As you already know, gold is an
interesting metal in that it is used mostly for investment purposes. Most people
who buy the commodity do so to hedge against inflation and other major market
happenings like disasters. The idea is that when there are uncertainties in the
market, investors will move to gold as a caution. A contrary idea is that gold
is a hedge against a stronger dollar. As such, when the value of the dollar
increases, it pulls down the value of gold.
This year, global uncertainties
have increased. These started with the ongoing trade conflict that threatens
businesses from around the world. Other issues that arose this year were on the
US decision to leave the Iran nuclear deal and the decision to abandon a
nuclear treaty. The latter threatens the world with an escalation of the
nuclear weapons development. All this has seen the level of global volatility
increase as evidenced by the S&P VIX index that has risen by more than 50%.

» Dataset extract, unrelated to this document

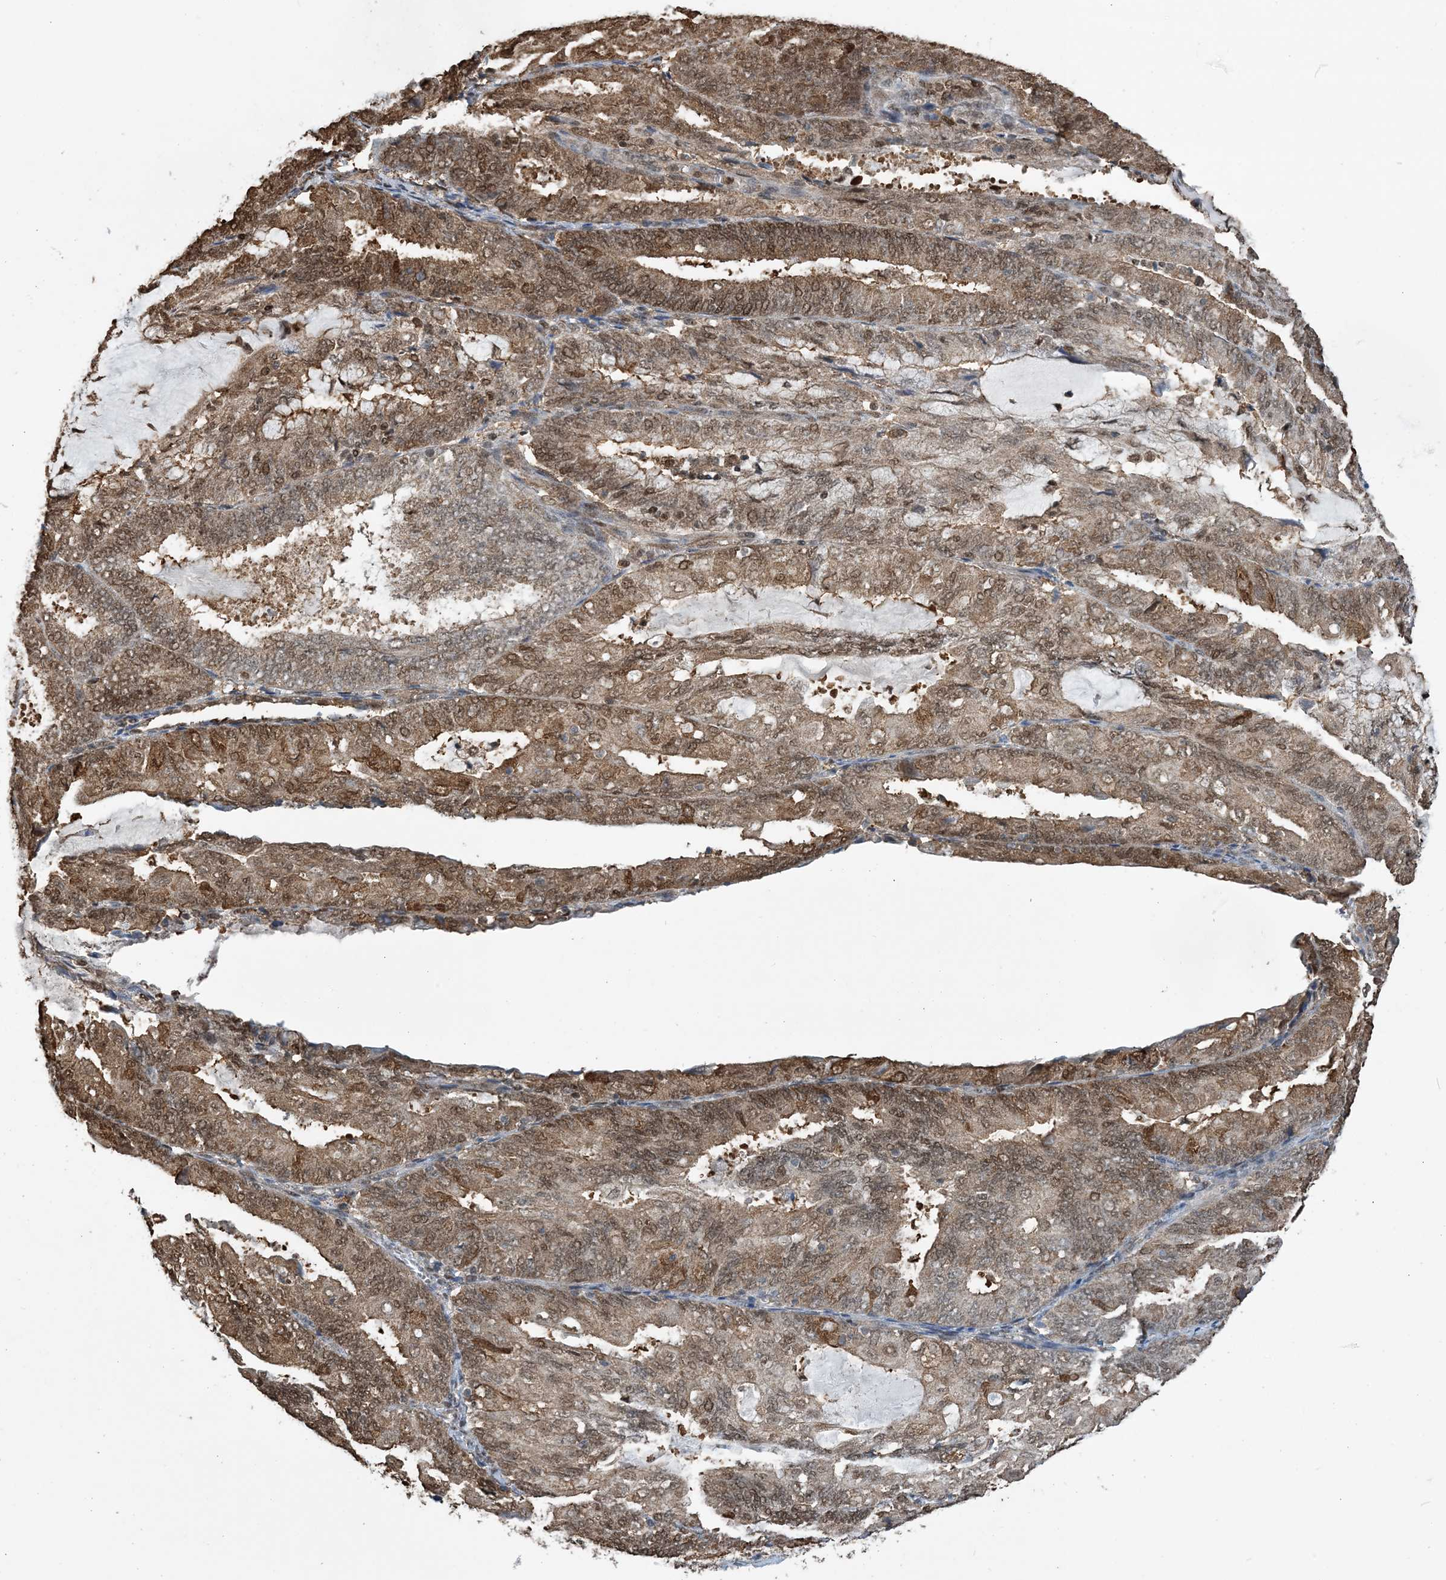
{"staining": {"intensity": "moderate", "quantity": ">75%", "location": "cytoplasmic/membranous,nuclear"}, "tissue": "endometrial cancer", "cell_type": "Tumor cells", "image_type": "cancer", "snomed": [{"axis": "morphology", "description": "Adenocarcinoma, NOS"}, {"axis": "topography", "description": "Endometrium"}], "caption": "This photomicrograph shows endometrial cancer stained with immunohistochemistry (IHC) to label a protein in brown. The cytoplasmic/membranous and nuclear of tumor cells show moderate positivity for the protein. Nuclei are counter-stained blue.", "gene": "HSPA1A", "patient": {"sex": "female", "age": 81}}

Therefore, the key conclusion that can be made is that gold is not a hedge
against uncertainties. Instead, it has an inverse relationship with the dollar.

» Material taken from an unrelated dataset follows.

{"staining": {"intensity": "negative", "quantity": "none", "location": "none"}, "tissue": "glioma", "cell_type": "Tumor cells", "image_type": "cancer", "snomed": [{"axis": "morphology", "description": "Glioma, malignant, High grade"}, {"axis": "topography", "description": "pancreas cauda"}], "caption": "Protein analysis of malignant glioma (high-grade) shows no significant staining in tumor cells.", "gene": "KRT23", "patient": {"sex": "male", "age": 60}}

This year, the dollar index has risen by almost 5%. This relationship is shown
in the chart below.
From a technical perspective,
gold’s price is along the 28-day and 14-day EMA while the RSI and MACD are
moving down on the six-month chart. This is because in the past few days, the
price of the metal has eased a bit after hitting the $1250 level. The next
major movements will likely be caused by the Fed statement in the coming week. If
the Fed sounds dovish, the pair may continue moving up and vice versa.